Nepal escolhe nova “deusa viva”: menina de 2 anos é entronizada como Kumari em Katmandu
Da Especial Redação da São Paulo Tv Beatriz Ciglioni
Tradição milenar hindu e budista consagra Aryatara Shakya como encarnação da deusa Taleju; isolamento e desafios pós-infância levantam debates sobre fé e direitos humanos
O Nepal viveu nesta semana um dos momentos mais emblemáticos de sua tradição religiosa: a escolha de uma nova Kumari, conhecida como “deusa viva”. A pequena Aryatara Shakya, de apenas 2 anos e 8 meses, foi coroada durante o festival Dashain, a mais importante celebração hindu do país, assumindo o posto de reencarnação da deusa Taleju, reverenciada tanto por hindus quanto por budistas.
A cerimônia, realizada em Katmandu, marcou a substituição da Kumari anterior, hoje com 11 anos, que perdeu o status divino ao atingir a puberdade — momento em que, segundo a tradição, a divindade abandona o corpo da jovem
O que é ser Kumari

A palavra Kumari significa “virgem” ou “princesa” no sânscrito. Trata-se de uma tradição secular, especialmente preservada entre a comunidade Newar do vale de Katmandu, que reconhece nas meninas escolhidas a presença da deusa Taleju.
Para serem selecionadas, as candidatas precisam ter entre 2 e 4 anos, apresentar pele, cabelos e dentes impecáveis e não demonstrar medo do escuro — critério que simboliza coragem precoce.
A Kumari passa a viver no Kumari Ghar, um palácio-templo no coração da capital nepalesa, de onde sai em raríssimas ocasiões, geralmente em festivais e procissões públicas.
A nova deusa Aryatara Shakya

Aryatara foi conduzida por familiares de sua casa até o templo em um cortejo acompanhado por fiéis e autoridades religiosas. Vestida de vermelho, com o tradicional coque no cabelo e o “terceiro olho” pintado na testa, a menina foi entronizada sob forte emoção popular.
“Ontem ela era apenas minha filha, hoje é uma deusa”, declarou seu pai, Ananta Shakya, à imprensa internacional. Ele contou ainda que a mãe da criança teve sonhos durante a gravidez em que pressentia que a menina teria uma missão espiritual especial.
Vida no isolamento
A condição de Kumari traz prestígio à família, mas impõe sacrifícios à infância. A menina passa a viver em isolamento quase absoluto, recebendo visitas restritas e aparecendo em público apenas em datas religiosas.

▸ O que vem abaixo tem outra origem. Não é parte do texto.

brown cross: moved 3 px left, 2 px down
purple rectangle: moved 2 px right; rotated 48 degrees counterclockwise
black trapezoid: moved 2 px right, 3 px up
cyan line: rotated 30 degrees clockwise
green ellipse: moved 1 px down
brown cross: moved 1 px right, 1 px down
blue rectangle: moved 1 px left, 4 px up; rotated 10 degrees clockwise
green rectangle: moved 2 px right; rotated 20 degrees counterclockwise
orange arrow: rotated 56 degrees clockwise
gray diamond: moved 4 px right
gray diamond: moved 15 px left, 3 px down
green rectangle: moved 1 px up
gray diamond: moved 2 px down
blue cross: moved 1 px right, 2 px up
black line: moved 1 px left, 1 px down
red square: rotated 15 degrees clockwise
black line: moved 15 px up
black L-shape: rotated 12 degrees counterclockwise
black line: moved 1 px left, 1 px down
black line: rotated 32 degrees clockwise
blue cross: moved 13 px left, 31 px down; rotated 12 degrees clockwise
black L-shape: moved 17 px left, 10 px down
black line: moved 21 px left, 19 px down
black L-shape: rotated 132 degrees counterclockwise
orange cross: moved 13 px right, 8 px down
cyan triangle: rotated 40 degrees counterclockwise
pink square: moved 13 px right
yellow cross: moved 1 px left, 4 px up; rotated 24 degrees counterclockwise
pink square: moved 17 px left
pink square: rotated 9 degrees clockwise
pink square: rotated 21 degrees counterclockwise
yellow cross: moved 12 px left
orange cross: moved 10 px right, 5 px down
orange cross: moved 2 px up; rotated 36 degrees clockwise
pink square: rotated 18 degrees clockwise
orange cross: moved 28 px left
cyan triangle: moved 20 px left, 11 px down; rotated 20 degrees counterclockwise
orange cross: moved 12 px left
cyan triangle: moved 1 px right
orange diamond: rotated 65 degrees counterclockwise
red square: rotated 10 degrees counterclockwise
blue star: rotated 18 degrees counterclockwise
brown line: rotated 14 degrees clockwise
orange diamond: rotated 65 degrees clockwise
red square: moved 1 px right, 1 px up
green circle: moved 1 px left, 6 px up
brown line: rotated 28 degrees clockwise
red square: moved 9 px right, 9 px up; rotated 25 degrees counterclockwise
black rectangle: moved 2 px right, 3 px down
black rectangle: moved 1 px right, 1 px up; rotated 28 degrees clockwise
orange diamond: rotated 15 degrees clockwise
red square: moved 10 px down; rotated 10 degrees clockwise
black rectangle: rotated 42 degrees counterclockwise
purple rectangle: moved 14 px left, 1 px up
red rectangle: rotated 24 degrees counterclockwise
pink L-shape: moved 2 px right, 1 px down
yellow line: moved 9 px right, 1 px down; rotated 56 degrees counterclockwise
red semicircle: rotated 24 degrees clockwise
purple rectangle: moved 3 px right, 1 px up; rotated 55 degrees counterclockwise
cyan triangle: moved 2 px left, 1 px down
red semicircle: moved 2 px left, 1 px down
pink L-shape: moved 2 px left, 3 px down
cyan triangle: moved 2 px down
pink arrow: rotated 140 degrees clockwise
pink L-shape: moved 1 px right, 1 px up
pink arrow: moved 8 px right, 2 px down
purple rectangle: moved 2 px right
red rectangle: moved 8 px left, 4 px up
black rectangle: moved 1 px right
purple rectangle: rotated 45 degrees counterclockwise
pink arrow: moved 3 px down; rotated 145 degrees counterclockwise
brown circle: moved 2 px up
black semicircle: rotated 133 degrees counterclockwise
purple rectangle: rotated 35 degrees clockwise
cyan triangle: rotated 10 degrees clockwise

Nos últimos anos, reformas culturais e pressões de organizações de direitos humanos trouxeram algumas mudanças: hoje, as Kumaris podem receber aulas particulares dentro do palácio e até assistir televisão. Quando deixam o posto, o governo nepalês oferece uma pensão mensal de cerca de US$ 110 como forma de apoio.

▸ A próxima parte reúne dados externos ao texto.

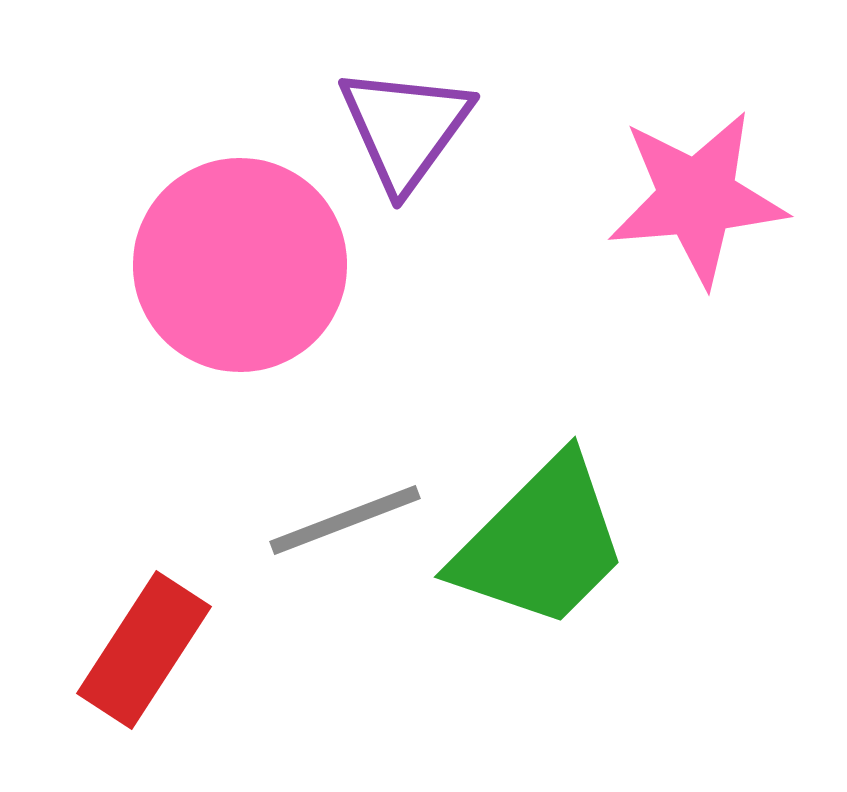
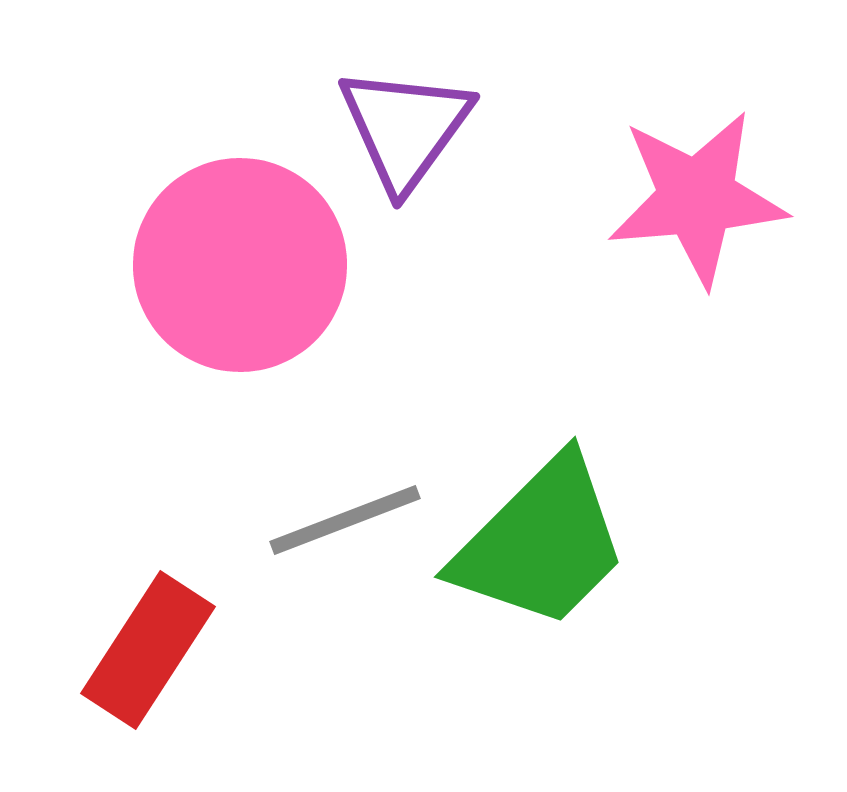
red rectangle: moved 4 px right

Mesmo assim, os desafios permanecem. Muitas ex-Kumaris relatam dificuldades em se adaptar à vida comum, frequentar escolas regulares e até casar-se. Uma crença popular afirma que homens que se unem a ex-Kumaris podem morrer jovens, mito que contribui para que várias permaneçam solteiras.
Tradição em debate
A coroação de Aryatara reacendeu discussões dentro e fora do Nepal. Nas redes sociais, o assunto se tornou pauta mundial: enquanto alguns celebram a continuidade de uma herança cultural considerada única, outros criticam a prática pelo impacto psicológico e social sobre as meninas.

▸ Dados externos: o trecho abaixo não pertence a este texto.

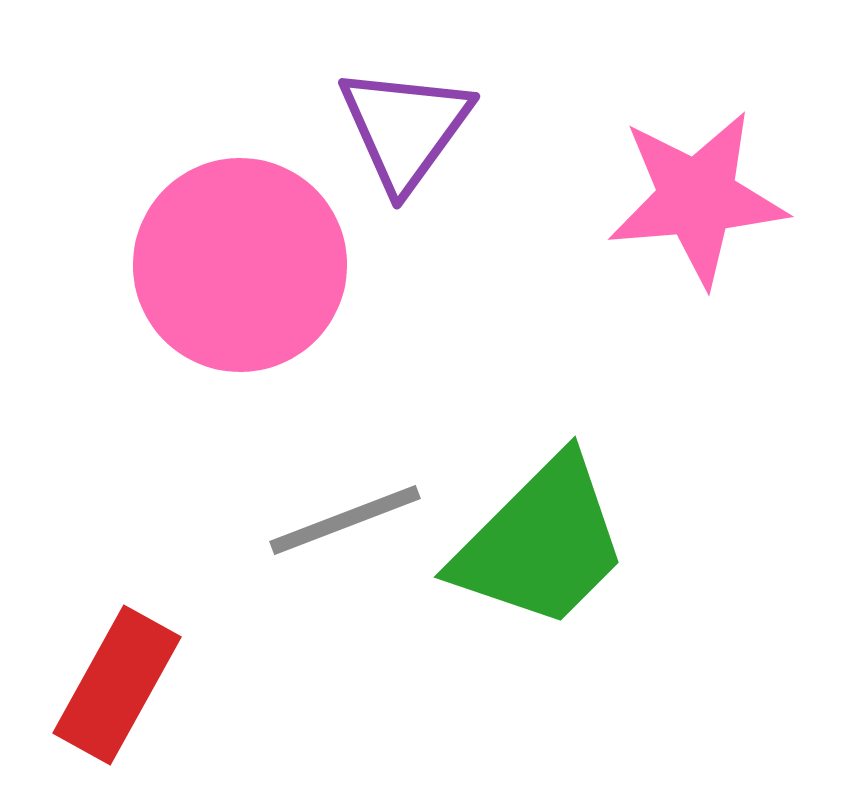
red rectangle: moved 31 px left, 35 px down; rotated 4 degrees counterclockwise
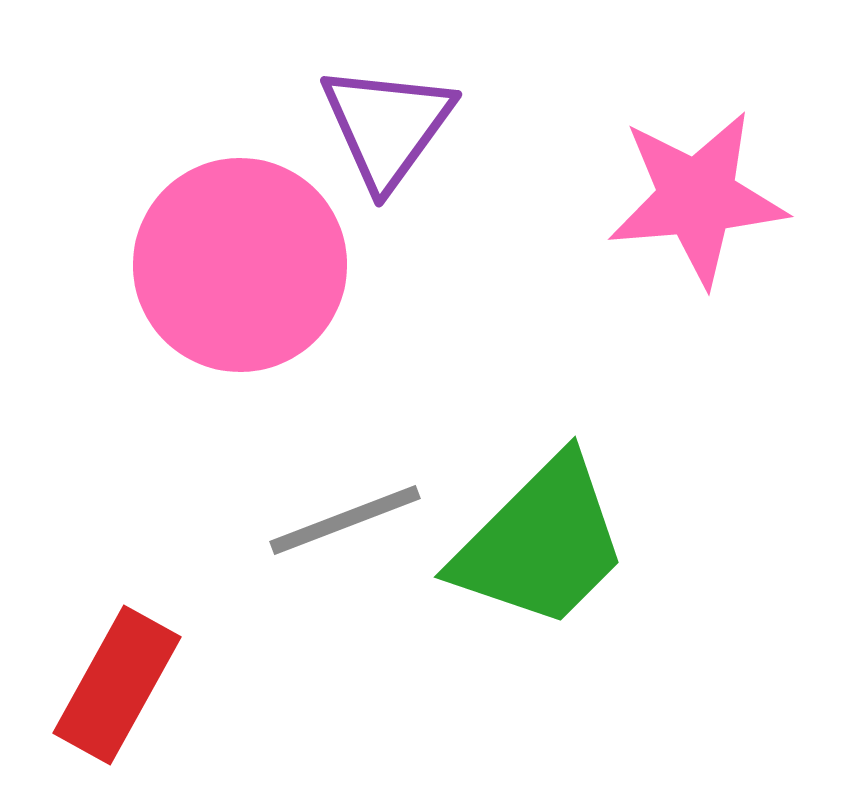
purple triangle: moved 18 px left, 2 px up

Pesquisadores e defensores da cultura nepalesa defendem que a tradição das Kumaris é um símbolo da identidade nacional, que precisa ser preservada com adaptações às realidades contemporâneas. Já ativistas internacionais de direitos da infância questionam se o isolamento e a falta de liberdade são compatíveis com a proteção integral da criança.
Fé, cultura e futuro
Entre rituais sagrados e críticas modernas, a nova “deusa viva” inicia sua jornada cercada de expectativas. Para a comunidade que a reverencia, Aryatara é um elo entre o divino e o humano; para os observadores externos, é também um reflexo das tensões entre tradição e modernidade.
Enquanto o Nepal busca equilibrar fé, cultura e direitos humanos, a imagem de uma menina de dois anos carregada ao palácio-templo simboliza a força de uma tradição que, mesmo em plena era digital, continua fascinando e dividindo opiniões em todo o mundo.